I am not a fan of the phrase “thought leadership,” but I have yet to come up with a better term, so here we are. It’s why I titled this blog “I’m Kind of a Big Deal,” it gives off some serious narcissistic vibes. Basically, it means a person has a unique perspective and insight on certain subject matters that inspire or influence others. Hmm…maybe Subject Matter Experts is better?
If you’re interested in becoming a thought leader, get ready to put in the work. It’s taken me 20+ years to establish myself as someone that knows what the hell they’re talking about. Ok, so that’s a bit of an exaggeration…but the longer you work at it, the more opportunities will come your way.

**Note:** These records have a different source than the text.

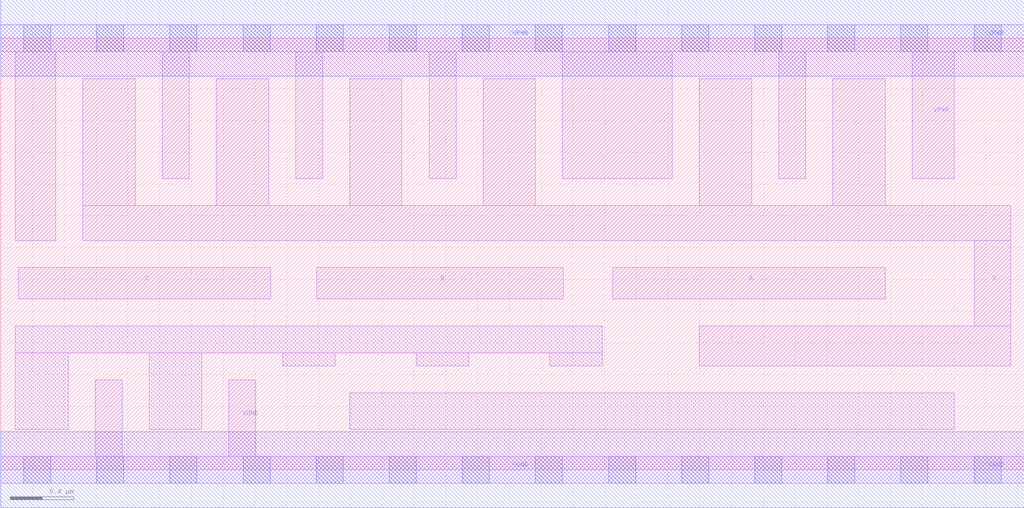
<source format=lef>
# Copyright 2020 The SkyWater PDK Authors
#
# Licensed under the Apache License, Version 2.0 (the "License");
# you may not use this file except in compliance with the License.
# You may obtain a copy of the License at
#
#     https://www.apache.org/licenses/LICENSE-2.0
#
# Unless required by applicable law or agreed to in writing, software
# distributed under the License is distributed on an "AS IS" BASIS,
# WITHOUT WARRANTIES OR CONDITIONS OF ANY KIND, either express or implied.
# See the License for the specific language governing permissions and
# limitations under the License.
#
# SPDX-License-Identifier: Apache-2.0

VERSION 5.7 ;
  NAMESCASESENSITIVE ON ;
  NOWIREEXTENSIONATPIN ON ;
  DIVIDERCHAR "/" ;
  BUSBITCHARS "[]" ;
UNITS
  DATABASE MICRONS 200 ;
END UNITS
MACRO sky130_fd_sc_hd__nand3_4
  CLASS CORE ;
  SOURCE USER ;
  FOREIGN sky130_fd_sc_hd__nand3_4 ;
  ORIGIN  0.000000  0.000000 ;
  SIZE  6.440000 BY  2.720000 ;
  SYMMETRY X Y R90 ;
  SITE unithd ;
  PIN A
    ANTENNAGATEAREA  0.990000 ;
    DIRECTION INPUT ;
    USE SIGNAL ;
    PORT
      LAYER li1 ;
        RECT 3.850000 1.075000 5.565000 1.275000 ;
    END
  END A
  PIN B
    ANTENNAGATEAREA  0.990000 ;
    DIRECTION INPUT ;
    USE SIGNAL ;
    PORT
      LAYER li1 ;
        RECT 1.990000 1.075000 3.540000 1.275000 ;
    END
  END B
  PIN C
    ANTENNAGATEAREA  0.990000 ;
    DIRECTION INPUT ;
    USE SIGNAL ;
    PORT
      LAYER li1 ;
        RECT 0.110000 1.075000 1.700000 1.275000 ;
    END
  END C
  PIN Y
    ANTENNADIFFAREA  1.971000 ;
    DIRECTION OUTPUT ;
    USE SIGNAL ;
    PORT
      LAYER li1 ;
        RECT 0.515000 1.445000 6.355000 1.665000 ;
        RECT 0.515000 1.665000 0.845000 2.465000 ;
        RECT 1.355000 1.665000 1.685000 2.465000 ;
        RECT 2.195000 1.665000 2.525000 2.465000 ;
        RECT 3.035000 1.665000 3.365000 2.465000 ;
        RECT 4.395000 0.655000 6.355000 0.905000 ;
        RECT 4.395000 1.665000 4.725000 2.465000 ;
        RECT 5.235000 1.665000 5.565000 2.465000 ;
        RECT 6.125000 0.905000 6.355000 1.445000 ;
    END
  END Y
  PIN VGND
    DIRECTION INOUT ;
    SHAPE ABUTMENT ;
    USE GROUND ;
    PORT
      LAYER li1 ;
        RECT 0.000000 -0.085000 6.440000 0.085000 ;
        RECT 0.595000  0.085000 0.765000 0.565000 ;
        RECT 1.435000  0.085000 1.605000 0.565000 ;
      LAYER mcon ;
        RECT 0.145000 -0.085000 0.315000 0.085000 ;
        RECT 0.605000 -0.085000 0.775000 0.085000 ;
        RECT 1.065000 -0.085000 1.235000 0.085000 ;
        RECT 1.525000 -0.085000 1.695000 0.085000 ;
        RECT 1.985000 -0.085000 2.155000 0.085000 ;
        RECT 2.445000 -0.085000 2.615000 0.085000 ;
        RECT 2.905000 -0.085000 3.075000 0.085000 ;
        RECT 3.365000 -0.085000 3.535000 0.085000 ;
        RECT 3.825000 -0.085000 3.995000 0.085000 ;
        RECT 4.285000 -0.085000 4.455000 0.085000 ;
        RECT 4.745000 -0.085000 4.915000 0.085000 ;
        RECT 5.205000 -0.085000 5.375000 0.085000 ;
        RECT 5.665000 -0.085000 5.835000 0.085000 ;
        RECT 6.125000 -0.085000 6.295000 0.085000 ;
      LAYER met1 ;
        RECT 0.000000 -0.240000 6.440000 0.240000 ;
    END
  END VGND
  PIN VPWR
    DIRECTION INOUT ;
    SHAPE ABUTMENT ;
    USE POWER ;
    PORT
      LAYER li1 ;
        RECT 0.000000 2.635000 6.440000 2.805000 ;
        RECT 0.090000 1.445000 0.345000 2.635000 ;
        RECT 1.015000 1.835000 1.185000 2.635000 ;
        RECT 1.855000 1.835000 2.025000 2.635000 ;
        RECT 2.695000 1.835000 2.865000 2.635000 ;
        RECT 3.535000 1.835000 4.225000 2.635000 ;
        RECT 4.895000 1.835000 5.065000 2.635000 ;
        RECT 5.735000 1.835000 6.000000 2.635000 ;
      LAYER mcon ;
        RECT 0.145000 2.635000 0.315000 2.805000 ;
        RECT 0.605000 2.635000 0.775000 2.805000 ;
        RECT 1.065000 2.635000 1.235000 2.805000 ;
        RECT 1.525000 2.635000 1.695000 2.805000 ;
        RECT 1.985000 2.635000 2.155000 2.805000 ;
        RECT 2.445000 2.635000 2.615000 2.805000 ;
        RECT 2.905000 2.635000 3.075000 2.805000 ;
        RECT 3.365000 2.635000 3.535000 2.805000 ;
        RECT 3.825000 2.635000 3.995000 2.805000 ;
        RECT 4.285000 2.635000 4.455000 2.805000 ;
        RECT 4.745000 2.635000 4.915000 2.805000 ;
        RECT 5.205000 2.635000 5.375000 2.805000 ;
        RECT 5.665000 2.635000 5.835000 2.805000 ;
        RECT 6.125000 2.635000 6.295000 2.805000 ;
      LAYER met1 ;
        RECT 0.000000 2.480000 6.440000 2.960000 ;
    END
  END VPWR
  OBS
    LAYER li1 ;
      RECT 0.090000 0.255000 0.425000 0.735000 ;
      RECT 0.090000 0.735000 3.785000 0.905000 ;
      RECT 0.935000 0.255000 1.265000 0.735000 ;
      RECT 1.775000 0.655000 2.105000 0.735000 ;
      RECT 2.195000 0.255000 6.000000 0.485000 ;
      RECT 2.615000 0.655000 2.945000 0.735000 ;
      RECT 3.455000 0.655000 3.785000 0.735000 ;
  END
END sky130_fd_sc_hd__nand3_4
END LIBRARY

</source>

Isn’t that what we’re all looking for?
I’m going to jump right to the part where I tell you how to do it, I’ll “circle back” with another blog on why it’s important. For now, let’s get to the meat of the matter. I realized after typing that, how wrong it is, but that is a typical Bode-ism, so I’m gonna leave it.
Get to Work
We just started working with a client whose business revolves around consulting and he wants to raise his profile to bring in more clients. I was brutally honest. I told him he’ll need to make this a priority and to be ready to create a shit ton of content – which we would more than likely be writing, but we still need his eyes on it.
It all starts with content.
- Social – posts, shares, interacting
- If your company serves a certain industry, then attend events that attract those companies. Talk to people, hand out business cards and send them a note that says, “Hey, it was great to meet you and learn about [insert something interesting they said here]. I’m looking forward to connecting at the next event!”
- Join a board, or organization, volunteer…do something. Part of thought leadership is building a network and constantly growing and cultivating it.
- If I am asked to speak, I do it. Even if it isn’t the right audience, practice makes perfect. My first speaking engagement was at a nursing home. I can count on one hand the people in the audience who stayed awake. Boy was that humbling.
Be a Connector
- Mutually beneficial relationships are really a thing, but everyone’s doing it wrong. When I am tarlking to a potential client, I don’t send them a LinkedIn message and then pat myself on the back for a job well done. That is lazy. You are lazy. I figure out how to provide value to that company/person, like free publicity or a ticket to an upcoming event. Sometimes I send a handwritten note that congratulates them on a recent accomplishment. Did you notice what is missing from my list? I didn’t ask them for anything. I gave instead.
Amplify Your Message.
Let’s say you’re attending a conference.
- Did you post on LinkedIn that you are attending the conference?
- Have you tweeted any of the sessions?
- Did you check in on Facebook?
- How about a blog recap when you return home?
- You can be all the things a thought leader needs to be, but if you’re invisible, it means nothing.
- It’s not a spray-and-pray approach. What do you want to be known for? You’re not going to join the Girl Scouts of America board if you’re focused on the defense industry.
As Jeffrey Gitomer said, “If they like you, and they believe you, and they trust you, and they have confidence in you…then they may buy from you.”